[RECORDS PROVIDED]
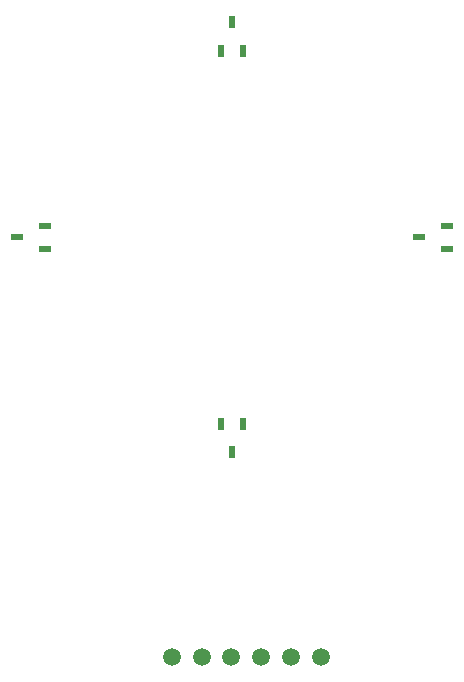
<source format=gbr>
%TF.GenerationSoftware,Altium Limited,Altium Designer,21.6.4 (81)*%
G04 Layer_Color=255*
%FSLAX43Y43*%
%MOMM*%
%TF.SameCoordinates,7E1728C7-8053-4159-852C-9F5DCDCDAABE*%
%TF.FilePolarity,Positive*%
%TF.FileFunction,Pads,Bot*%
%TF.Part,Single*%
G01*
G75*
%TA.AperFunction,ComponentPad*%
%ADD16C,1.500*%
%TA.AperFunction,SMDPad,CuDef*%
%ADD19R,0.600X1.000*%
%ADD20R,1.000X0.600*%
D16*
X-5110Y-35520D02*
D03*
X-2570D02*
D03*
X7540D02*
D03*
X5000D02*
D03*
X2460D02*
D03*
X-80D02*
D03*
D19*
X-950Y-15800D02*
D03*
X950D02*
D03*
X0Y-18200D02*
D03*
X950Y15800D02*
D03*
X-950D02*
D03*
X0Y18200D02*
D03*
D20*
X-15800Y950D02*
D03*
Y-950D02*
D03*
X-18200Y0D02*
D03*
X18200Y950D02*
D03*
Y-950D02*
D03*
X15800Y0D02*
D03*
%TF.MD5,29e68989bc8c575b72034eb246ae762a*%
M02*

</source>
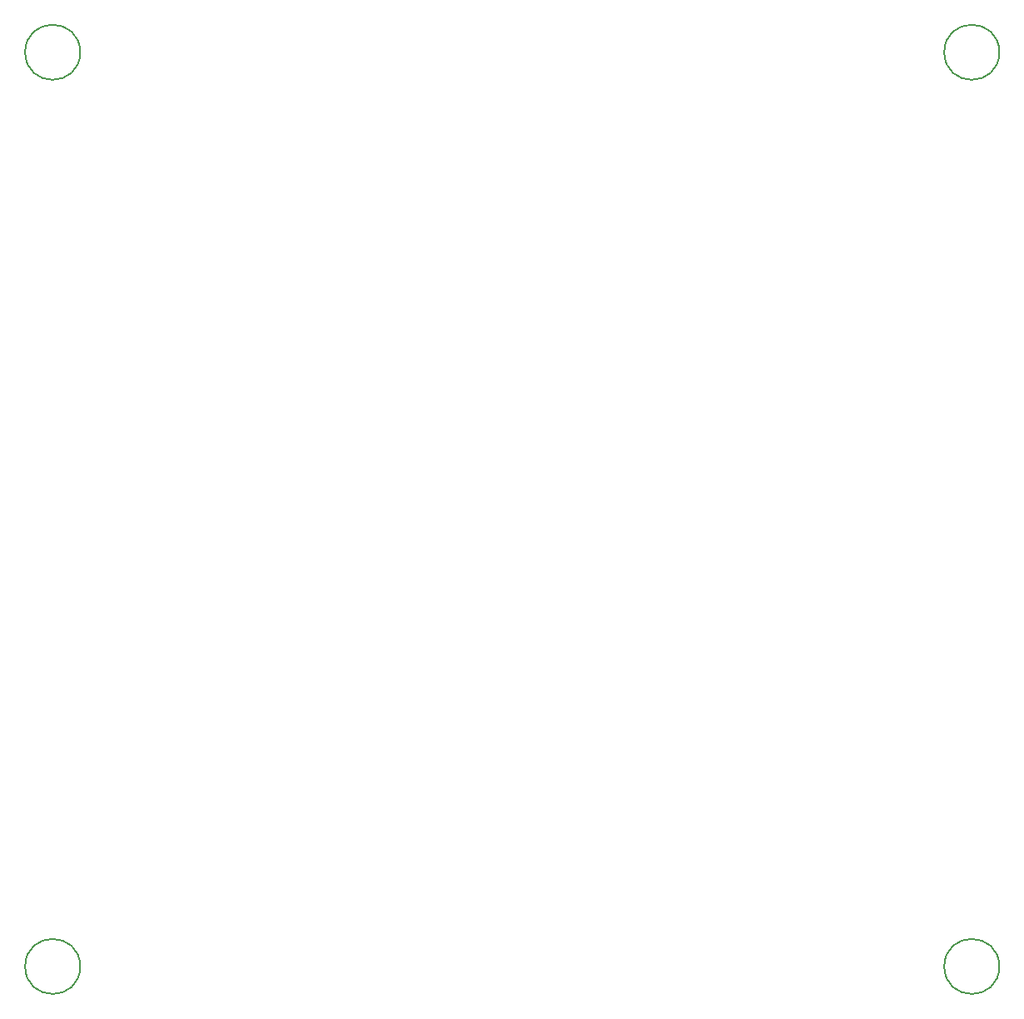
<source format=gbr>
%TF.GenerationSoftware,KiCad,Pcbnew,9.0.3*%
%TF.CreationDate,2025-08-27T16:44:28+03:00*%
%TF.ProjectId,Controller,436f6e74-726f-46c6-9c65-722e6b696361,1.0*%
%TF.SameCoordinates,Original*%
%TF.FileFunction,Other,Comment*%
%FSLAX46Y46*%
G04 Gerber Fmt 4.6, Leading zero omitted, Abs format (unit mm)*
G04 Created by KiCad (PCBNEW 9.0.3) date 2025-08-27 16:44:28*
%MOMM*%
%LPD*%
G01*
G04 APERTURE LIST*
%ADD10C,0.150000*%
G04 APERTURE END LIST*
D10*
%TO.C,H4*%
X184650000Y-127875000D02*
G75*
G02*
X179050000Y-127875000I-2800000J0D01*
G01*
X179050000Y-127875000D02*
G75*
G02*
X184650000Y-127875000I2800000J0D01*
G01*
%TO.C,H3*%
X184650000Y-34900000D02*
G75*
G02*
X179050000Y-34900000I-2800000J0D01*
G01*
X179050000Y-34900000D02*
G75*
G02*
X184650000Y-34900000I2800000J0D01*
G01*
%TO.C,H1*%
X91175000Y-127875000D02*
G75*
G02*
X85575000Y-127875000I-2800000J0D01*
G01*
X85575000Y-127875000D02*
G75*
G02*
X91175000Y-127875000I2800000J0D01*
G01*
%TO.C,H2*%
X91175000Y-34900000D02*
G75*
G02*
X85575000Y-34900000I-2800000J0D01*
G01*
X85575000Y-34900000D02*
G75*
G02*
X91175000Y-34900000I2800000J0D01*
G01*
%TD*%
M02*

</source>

* * *

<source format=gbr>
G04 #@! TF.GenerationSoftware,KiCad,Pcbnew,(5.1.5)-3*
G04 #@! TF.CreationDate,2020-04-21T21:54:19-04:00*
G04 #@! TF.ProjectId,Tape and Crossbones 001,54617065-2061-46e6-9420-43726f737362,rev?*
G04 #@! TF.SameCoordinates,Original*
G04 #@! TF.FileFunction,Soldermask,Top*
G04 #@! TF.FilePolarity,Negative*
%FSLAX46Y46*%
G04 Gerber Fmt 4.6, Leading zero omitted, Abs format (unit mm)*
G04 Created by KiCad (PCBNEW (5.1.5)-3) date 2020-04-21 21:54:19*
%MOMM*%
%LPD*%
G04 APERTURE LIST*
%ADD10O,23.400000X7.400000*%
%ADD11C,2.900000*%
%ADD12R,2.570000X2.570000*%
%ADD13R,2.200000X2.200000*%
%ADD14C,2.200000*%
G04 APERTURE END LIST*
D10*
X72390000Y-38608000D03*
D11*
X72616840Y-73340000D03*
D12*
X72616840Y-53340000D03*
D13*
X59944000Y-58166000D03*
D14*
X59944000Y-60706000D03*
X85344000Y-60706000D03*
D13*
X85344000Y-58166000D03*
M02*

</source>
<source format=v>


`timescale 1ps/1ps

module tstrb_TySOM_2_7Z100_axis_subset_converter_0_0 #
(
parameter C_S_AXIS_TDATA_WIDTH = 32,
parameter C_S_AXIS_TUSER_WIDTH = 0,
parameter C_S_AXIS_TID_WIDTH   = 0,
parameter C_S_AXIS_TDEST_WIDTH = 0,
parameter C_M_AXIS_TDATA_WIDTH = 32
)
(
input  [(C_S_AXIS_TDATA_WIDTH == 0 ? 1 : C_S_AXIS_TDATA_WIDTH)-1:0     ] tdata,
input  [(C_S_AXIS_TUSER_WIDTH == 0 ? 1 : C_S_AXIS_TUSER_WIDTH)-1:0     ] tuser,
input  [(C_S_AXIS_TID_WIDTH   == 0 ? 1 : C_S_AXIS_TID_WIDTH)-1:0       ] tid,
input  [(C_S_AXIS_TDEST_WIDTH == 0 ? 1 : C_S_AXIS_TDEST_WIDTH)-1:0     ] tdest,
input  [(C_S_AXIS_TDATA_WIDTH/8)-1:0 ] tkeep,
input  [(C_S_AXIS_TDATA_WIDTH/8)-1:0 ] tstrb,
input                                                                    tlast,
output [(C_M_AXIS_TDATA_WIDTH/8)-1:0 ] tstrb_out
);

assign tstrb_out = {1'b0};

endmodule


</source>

* * *

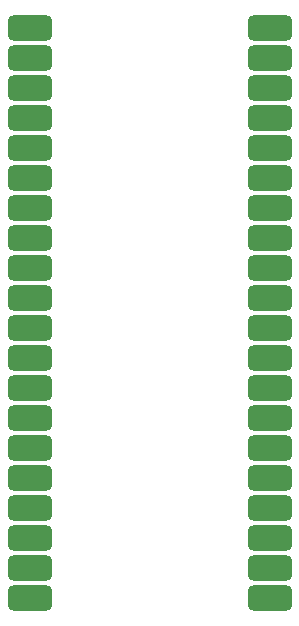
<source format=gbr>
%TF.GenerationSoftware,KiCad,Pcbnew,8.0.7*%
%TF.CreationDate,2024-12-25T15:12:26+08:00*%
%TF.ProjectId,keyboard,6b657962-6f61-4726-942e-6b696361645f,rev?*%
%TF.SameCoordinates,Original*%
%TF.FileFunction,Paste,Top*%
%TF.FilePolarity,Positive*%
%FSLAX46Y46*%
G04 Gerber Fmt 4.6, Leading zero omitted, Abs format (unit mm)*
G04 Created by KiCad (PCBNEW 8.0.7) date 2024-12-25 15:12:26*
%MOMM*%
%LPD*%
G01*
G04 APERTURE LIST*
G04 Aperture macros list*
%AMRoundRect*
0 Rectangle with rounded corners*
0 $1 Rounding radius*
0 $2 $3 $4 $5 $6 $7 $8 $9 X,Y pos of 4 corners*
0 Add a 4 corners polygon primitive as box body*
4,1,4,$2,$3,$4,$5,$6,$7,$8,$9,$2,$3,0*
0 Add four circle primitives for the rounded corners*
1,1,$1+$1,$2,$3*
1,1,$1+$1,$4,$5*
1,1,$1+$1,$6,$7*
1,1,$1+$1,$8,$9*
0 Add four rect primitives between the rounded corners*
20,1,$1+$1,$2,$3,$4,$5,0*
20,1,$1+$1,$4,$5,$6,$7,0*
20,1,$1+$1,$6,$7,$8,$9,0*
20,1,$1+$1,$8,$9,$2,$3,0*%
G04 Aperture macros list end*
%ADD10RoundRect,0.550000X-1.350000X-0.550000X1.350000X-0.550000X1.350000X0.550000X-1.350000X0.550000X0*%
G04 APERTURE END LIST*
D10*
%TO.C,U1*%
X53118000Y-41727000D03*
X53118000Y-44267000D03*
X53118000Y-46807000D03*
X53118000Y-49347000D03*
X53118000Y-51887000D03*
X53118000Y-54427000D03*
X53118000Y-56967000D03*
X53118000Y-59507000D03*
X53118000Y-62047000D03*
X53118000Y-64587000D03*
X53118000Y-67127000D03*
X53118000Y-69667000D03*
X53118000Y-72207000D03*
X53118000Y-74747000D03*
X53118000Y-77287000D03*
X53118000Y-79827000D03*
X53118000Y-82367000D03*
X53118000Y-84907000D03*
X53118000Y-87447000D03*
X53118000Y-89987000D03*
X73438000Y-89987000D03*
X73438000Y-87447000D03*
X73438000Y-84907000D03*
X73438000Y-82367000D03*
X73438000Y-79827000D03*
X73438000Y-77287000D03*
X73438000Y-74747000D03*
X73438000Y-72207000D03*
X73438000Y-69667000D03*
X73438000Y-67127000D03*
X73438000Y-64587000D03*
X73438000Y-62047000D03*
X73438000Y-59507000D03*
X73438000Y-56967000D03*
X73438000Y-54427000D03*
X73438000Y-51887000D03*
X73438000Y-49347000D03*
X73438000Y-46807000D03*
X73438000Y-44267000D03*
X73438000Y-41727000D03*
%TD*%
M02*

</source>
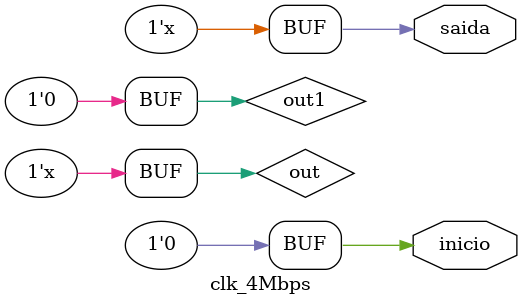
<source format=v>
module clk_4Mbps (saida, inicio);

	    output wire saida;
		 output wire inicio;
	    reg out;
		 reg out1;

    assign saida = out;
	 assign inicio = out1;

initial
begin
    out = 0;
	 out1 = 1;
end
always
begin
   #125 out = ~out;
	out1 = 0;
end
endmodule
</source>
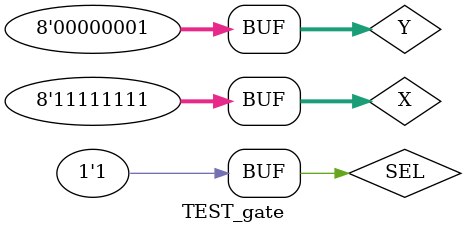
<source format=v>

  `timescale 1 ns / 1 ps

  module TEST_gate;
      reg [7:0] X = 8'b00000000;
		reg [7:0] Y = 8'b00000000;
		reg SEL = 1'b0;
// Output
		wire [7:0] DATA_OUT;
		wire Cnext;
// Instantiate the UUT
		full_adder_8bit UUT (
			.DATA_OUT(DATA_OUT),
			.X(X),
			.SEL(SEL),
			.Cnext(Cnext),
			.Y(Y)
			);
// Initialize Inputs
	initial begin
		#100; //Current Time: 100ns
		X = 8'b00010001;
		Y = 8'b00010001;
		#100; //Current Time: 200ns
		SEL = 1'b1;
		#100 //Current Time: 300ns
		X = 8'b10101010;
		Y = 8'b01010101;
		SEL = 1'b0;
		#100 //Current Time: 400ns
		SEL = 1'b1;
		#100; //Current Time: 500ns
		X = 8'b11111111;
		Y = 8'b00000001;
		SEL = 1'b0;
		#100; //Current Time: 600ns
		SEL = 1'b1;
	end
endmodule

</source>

[TASK TO COMPLETE]
Go through the material and copy each line that contains "corners".

[EXERCISE RESULT]
0 Rectangle with rounded corners*
0 $2 $3 $4 $5 $6 $7 $8 $9 X,Y pos of 4 corners*
0 Add a 4 corners polygon primitive as box body*
0 Add four circle primitives for the rounded corners*
0 Add four rect primitives between the rounded corners*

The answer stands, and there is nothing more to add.